NTSC 3.58 and NTSC 4.43greenspun.com : LUSENET : Video CD : One Thread
What is the difference between NTSC 3.58 and NTSC 4.43 ?
-- Videoman (firstname.lastname@example.org), May 09, 1999
THE NTSC 3.58 IS SOCALLED RAW FORMAT I MEAN THATIS PURE U.S AND JAPAN TV SYSTEM. NTSC 4.43 IS MODIFCATE NTSC THIS SYSTEM IS IN USE ON PAL VIDEO RECORDERS WICH CAN PLAY NTSC ON PAL AND MODIFICATE REPRODUCTION AMERICAN VIDEO TAPE ON PAL TV.
-- GORAN petrovic (email@example.com), May 11, 1999.

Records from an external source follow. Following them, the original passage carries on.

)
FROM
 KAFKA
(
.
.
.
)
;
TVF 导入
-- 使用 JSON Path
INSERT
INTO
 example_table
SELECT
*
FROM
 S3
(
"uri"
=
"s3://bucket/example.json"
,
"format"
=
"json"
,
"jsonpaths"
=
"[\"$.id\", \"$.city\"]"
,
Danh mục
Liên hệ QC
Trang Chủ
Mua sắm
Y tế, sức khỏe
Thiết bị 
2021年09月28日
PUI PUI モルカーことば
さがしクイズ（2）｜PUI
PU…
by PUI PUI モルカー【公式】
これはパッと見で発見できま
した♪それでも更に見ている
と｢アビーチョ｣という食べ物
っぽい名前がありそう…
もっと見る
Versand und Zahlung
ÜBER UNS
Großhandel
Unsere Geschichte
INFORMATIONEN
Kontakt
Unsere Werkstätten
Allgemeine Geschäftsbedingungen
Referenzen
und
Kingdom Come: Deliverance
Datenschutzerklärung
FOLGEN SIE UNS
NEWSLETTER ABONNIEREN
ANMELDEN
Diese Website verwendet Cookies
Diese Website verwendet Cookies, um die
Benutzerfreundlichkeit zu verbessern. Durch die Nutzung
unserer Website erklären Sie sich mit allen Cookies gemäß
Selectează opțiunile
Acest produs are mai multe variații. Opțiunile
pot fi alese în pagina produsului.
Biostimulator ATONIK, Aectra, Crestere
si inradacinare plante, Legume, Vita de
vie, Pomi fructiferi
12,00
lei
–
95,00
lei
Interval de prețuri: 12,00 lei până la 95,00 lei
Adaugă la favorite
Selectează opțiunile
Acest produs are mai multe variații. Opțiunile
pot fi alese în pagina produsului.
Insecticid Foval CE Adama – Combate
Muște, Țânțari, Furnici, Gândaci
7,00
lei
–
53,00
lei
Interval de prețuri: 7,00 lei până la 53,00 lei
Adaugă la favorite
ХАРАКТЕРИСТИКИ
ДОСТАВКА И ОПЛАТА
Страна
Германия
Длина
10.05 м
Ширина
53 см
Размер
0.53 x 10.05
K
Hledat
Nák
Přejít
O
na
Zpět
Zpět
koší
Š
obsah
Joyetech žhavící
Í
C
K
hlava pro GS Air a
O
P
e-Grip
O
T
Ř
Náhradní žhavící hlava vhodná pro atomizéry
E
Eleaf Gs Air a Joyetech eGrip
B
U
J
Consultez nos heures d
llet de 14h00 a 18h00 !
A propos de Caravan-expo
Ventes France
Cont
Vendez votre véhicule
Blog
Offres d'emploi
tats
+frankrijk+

Actually the number means the frequency of the color carrier which is different for PAL and NTSC, i.e. 3.58MHz for NTSC and 4.43 MHz for PAL. So, you will have color on your recorded NTSC movie using this PAL compliant VCR mentionen earlier.
-- Axel Kochale (Axel.Kochale@ieee.org), September 14, 1999.
FYI: NTSC 4.43 is also known as NTSC-J. It is a "PAL-type" NTSC in that it uses the same sub-carrier colour frequency as PAL (in comparison to ordinary NTSC which uses 3.58 MHz as its subcarrier).
NTSC-J (4.43) is used only in Japan. NTSC-M (3.58) is used elsewhere in other NTSC countries.
NTSC-J looks slightly better than ordinary NTSC because it has a better signal/noise ratio.
I prefer the PAL standard. It provides sharper pictures and colors that are far more brilliant than NTSC. The only thing that I don't like is the noticable flicker, but newer TVs have doubled the old PAL standard of 1/50 fields per second to 1/100 fields per sec.
-- John Asavian (firstname.lastname@example.org), March 11, 2003.
is there any way to convert from NTSC 3.58 TO NTSC 4.43?
-- harish (email@example.com), April 28, 2003.
Yes, there is a way to convert between ntsc 3.58 and ntsc 4.43. Visit the following website: www.tenlab.com. They sell converters that can do the trick. Personally, I think even a PANASONIC AG-W1 Video Recorder can also do the job, but you'll need another vcr to record the converted image.
Best Regards, Joe Nemes, Hungary
-- Joe Nemes (firstname.lastname@example.org), June 13, 2003.
Will an NTSC 4.43 formatted tape play on a regular NTSC 3.58 VCR?